Click to reveal solution
Explanation: update() overrides the default ranges for both parameters in the extracted set. grid_space_filling() spreads six candidates so tree_depth steps through integer levels and trees fills the count range with maximum spread.
Related tidymodels functions
tree_depth() rarely flies solo; it lives inside a short, predictable pipeline.
trees()to tune the ensemble size alongside individual tree depth.min_n()to set the minimum samples that still trigger a split.cost_complexity()to tune rpart pruning after the depth cap is hit.learn_rate()to tune the boosting shrinkage when each tree is shallow.mtry()to tune predictor sampling at each split inside a forest.extract_parameter_set_dials()to pull every tunable parameter from a workflow at once.update()to override one parameter range inside a parameter set.grid_regular(),grid_random(),grid_space_filling()to materialize candidate tibbles.tune_grid()to fit each candidate across resamples and rank them.
External reference: the official dials documentation at dials.tidymodels.org.
FAQ
What is a good tree_depth for xgboost?
For xgboost on tabular data, depths 4 to 8 cover the great majority of well-tuned models. Kaggle-winning solutions cluster around depth 6, matching xgboost's library default. Going beyond 8 rarely improves out-of-fold accuracy and inflates training time. If you tune learn_rate jointly, shrinkage can compensate for slightly deeper trees, but the canonical safe range is tree_depth(c(3L, 8L)).
How does tree_depth() differ from max_depth in xgboost?
dials::tree_depth() is the parameter object describing the search range for the depth hyperparameter. xgboost::xgb.train(params = list(max_depth = 6)) is the engine-level setting that consumes a single value at fit time. tidymodels translates tree_depth = tune() in boost_tree() to repeated max_depth = N calls inside xgboost, one per candidate.

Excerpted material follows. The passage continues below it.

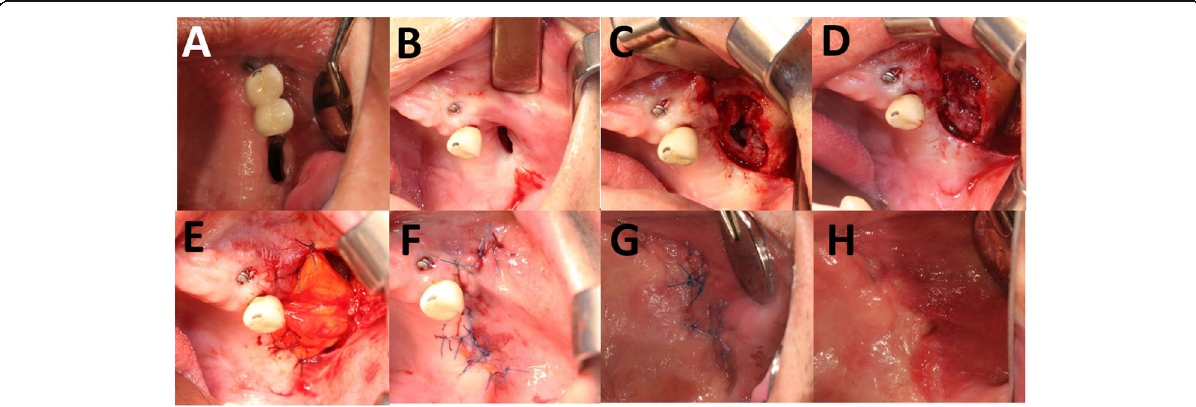
Fig. 1 The two-layer technique using a BFP and a buccal advancement flap. a At the first visit. b Pre-operative state. c After reflection of buccal gingiva. d After suture of sinus membrane. e Buccal fat pad graft on bony defect with suture. f After advanced buccal flap suture. g 1 week post- operative state. h 2 week post-operative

The dials function defines the space; the engine argument consumes one point at a time.
Why does dials tree_depth() not need finalize() like mtry()?
Because the maximum sensible depth does not depend on the training data shape. Even with a million rows, depth 20 is more than enough to fit pure noise. dials therefore ships tree_depth() with a concrete default of c(1L, 15L), which is finalized at construction and ready to feed into grid_regular() without further setup.
Can I tune tree_depth() in a random forest?
Sometimes. The ranger engine added max.depth support in version 0.12, so rand_forest(tree_depth = tune()) works there but is ignored by older builds. The randomForest engine has no max-depth argument and ignores tree_depth() silently. In practice, mtry() and min_n() are the load-bearing knobs for forests; tree_depth() is a secondary target you reach for only if an unconstrained forest overfits on small training sets.
Should I tune tree_depth() and min_n() together?
Yes for boosted trees, often no for random forests. In boosting, depth and min_n jointly cap each round's complexity and can compensate for each other, so tuning both helps the search find the right knob mix. In forests, min_n is the primary complexity knob and tree_depth() is usually redundant; tuning both burns budget on combinations that fit nearly identical trees.